BootyMum Fri 15-Jul-11 14:56:23

Do you think some of these people have nannies who usually deal with the children?

Because it sounds to me as if either the parents consider it not their role or beneath them somehow to do the boring discipline bit or maybe they just don't know how to deal with it?

LeQueen Fri 15-Jul-11 14:57:16

Message withdrawn at poster's request.

CrapolaDeVille Fri 15-Jul-11 14:58:06

Jim's mother watched him do it and pulled a slight sad face at me!!

I think they think if they 'LOUDLY' say 'you're a good boy' that everyone else believes it.

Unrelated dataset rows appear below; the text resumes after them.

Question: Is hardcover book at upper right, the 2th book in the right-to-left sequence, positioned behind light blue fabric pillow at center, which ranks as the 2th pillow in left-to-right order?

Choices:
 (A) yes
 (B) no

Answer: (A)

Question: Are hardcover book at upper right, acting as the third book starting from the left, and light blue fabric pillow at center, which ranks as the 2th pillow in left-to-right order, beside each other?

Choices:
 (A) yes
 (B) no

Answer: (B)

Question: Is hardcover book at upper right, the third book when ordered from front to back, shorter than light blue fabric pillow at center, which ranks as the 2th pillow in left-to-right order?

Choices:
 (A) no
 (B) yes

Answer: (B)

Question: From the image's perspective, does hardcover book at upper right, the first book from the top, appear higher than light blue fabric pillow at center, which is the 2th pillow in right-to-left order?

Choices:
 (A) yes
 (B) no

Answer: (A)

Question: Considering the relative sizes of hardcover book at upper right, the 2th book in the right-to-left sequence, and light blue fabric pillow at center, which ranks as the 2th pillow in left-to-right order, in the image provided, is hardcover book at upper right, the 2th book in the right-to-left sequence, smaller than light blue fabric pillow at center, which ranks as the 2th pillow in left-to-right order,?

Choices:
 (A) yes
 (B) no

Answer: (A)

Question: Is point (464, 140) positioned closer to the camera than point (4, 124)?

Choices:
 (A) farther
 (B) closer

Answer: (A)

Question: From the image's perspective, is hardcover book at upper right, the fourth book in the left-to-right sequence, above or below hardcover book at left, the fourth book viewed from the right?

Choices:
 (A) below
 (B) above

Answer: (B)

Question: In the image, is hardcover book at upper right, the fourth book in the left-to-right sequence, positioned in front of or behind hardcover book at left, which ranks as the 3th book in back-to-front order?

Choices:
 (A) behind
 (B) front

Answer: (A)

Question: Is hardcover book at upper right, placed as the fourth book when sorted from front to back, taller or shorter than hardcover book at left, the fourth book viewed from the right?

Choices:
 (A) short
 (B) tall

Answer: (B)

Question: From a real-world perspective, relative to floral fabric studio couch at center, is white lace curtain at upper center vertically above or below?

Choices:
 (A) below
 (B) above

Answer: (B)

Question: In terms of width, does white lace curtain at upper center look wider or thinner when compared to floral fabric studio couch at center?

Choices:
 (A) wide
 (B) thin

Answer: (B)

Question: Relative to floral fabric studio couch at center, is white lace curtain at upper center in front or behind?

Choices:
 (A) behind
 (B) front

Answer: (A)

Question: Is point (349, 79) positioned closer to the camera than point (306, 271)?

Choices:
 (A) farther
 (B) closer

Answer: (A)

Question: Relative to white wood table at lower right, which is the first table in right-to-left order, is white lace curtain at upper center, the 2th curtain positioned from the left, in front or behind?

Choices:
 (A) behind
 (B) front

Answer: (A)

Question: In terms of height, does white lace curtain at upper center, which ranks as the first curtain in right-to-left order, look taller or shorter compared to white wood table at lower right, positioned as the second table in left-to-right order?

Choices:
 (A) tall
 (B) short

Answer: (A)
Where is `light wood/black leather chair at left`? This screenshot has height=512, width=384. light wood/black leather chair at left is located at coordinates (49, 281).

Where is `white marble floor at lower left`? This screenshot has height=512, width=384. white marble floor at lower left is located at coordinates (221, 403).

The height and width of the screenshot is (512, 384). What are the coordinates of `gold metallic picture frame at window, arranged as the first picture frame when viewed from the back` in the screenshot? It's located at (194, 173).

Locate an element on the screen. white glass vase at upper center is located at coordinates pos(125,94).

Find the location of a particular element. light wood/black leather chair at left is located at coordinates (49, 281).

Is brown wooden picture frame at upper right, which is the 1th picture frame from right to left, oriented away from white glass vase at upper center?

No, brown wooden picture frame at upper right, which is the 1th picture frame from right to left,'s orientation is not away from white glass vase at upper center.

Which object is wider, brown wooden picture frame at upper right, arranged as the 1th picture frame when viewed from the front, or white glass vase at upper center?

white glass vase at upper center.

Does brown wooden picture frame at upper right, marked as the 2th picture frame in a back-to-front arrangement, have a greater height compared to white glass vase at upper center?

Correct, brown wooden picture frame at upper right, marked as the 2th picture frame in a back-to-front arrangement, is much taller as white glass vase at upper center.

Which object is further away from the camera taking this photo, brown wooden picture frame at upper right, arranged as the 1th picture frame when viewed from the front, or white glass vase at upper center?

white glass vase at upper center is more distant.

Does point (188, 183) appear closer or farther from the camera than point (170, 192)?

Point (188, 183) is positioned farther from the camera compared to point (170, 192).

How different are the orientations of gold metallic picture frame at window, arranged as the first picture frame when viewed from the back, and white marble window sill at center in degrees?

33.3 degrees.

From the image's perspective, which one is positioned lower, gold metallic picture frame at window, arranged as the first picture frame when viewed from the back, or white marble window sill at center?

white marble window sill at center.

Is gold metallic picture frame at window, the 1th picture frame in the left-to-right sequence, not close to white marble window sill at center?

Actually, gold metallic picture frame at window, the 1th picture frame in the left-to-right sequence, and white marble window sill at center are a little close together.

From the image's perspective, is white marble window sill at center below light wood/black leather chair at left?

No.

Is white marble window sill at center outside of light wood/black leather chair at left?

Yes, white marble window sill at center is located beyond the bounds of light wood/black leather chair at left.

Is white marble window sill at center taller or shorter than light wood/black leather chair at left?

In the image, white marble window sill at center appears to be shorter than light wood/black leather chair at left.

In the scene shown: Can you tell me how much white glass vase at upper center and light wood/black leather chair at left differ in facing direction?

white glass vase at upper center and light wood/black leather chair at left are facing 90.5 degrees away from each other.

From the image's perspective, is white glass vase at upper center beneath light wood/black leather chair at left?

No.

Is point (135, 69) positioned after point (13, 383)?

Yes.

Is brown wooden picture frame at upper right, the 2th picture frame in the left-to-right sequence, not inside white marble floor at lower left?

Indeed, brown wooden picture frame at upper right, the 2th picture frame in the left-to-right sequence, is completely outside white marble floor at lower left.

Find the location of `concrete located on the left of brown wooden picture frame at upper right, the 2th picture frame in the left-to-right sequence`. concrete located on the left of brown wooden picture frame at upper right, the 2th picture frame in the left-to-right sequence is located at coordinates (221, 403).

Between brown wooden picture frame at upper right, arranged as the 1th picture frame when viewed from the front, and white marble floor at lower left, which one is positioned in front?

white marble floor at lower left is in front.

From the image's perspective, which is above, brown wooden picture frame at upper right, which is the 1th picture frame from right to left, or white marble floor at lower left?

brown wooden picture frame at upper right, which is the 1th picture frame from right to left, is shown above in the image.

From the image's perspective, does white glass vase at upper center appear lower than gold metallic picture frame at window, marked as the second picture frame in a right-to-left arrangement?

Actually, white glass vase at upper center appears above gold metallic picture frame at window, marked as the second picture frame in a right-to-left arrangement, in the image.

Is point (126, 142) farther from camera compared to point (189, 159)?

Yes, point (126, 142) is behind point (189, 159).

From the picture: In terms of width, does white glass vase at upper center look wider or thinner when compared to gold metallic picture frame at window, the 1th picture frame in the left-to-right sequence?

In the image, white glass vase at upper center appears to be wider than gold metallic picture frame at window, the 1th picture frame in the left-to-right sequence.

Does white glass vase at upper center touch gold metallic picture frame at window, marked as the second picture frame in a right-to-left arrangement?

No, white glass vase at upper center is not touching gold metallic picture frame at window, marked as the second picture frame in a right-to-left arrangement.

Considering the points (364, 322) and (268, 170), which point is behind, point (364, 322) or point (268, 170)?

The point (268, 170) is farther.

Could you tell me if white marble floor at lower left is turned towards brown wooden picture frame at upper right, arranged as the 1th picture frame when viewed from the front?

RMutt Fri 15-Jul-11 14:59:21

I'm not sure I'd ever identify it as a class thing because I'm not especially tuned into class really. I suppose thinking about it I probably fall into your older mc mother category though.

But yes, I've seen all that you describe before too. I just think it's wet, ineffectual parenting based on some people's belief that they need primarily to be their dc's 'friend' at all costs and to hell with the consequences.

Such parents never draw that essential line in the sand wrt behaviour, manners and expectations and stick to it because they just can't bear the thought of upsetting their dc or any kind of scene/tantrum.

But that does upset their dc ultimately because they are always pushing looking for the bottom line and it's never there.

CrapolaDeVille Fri 15-Jul-11 14:59:27

I'm definitely with you LeQueen. I've never collected my older children from a 'playdate' without being told how kind, polite and lovely they are. Not 'fine' like I have to tell my dc's guests.

smallwhitecat Fri 15-Jul-11 15:00:28

Message withdrawn

LeQueen Fri 15-Jul-11 15:00:33

Message withdrawn at poster's request.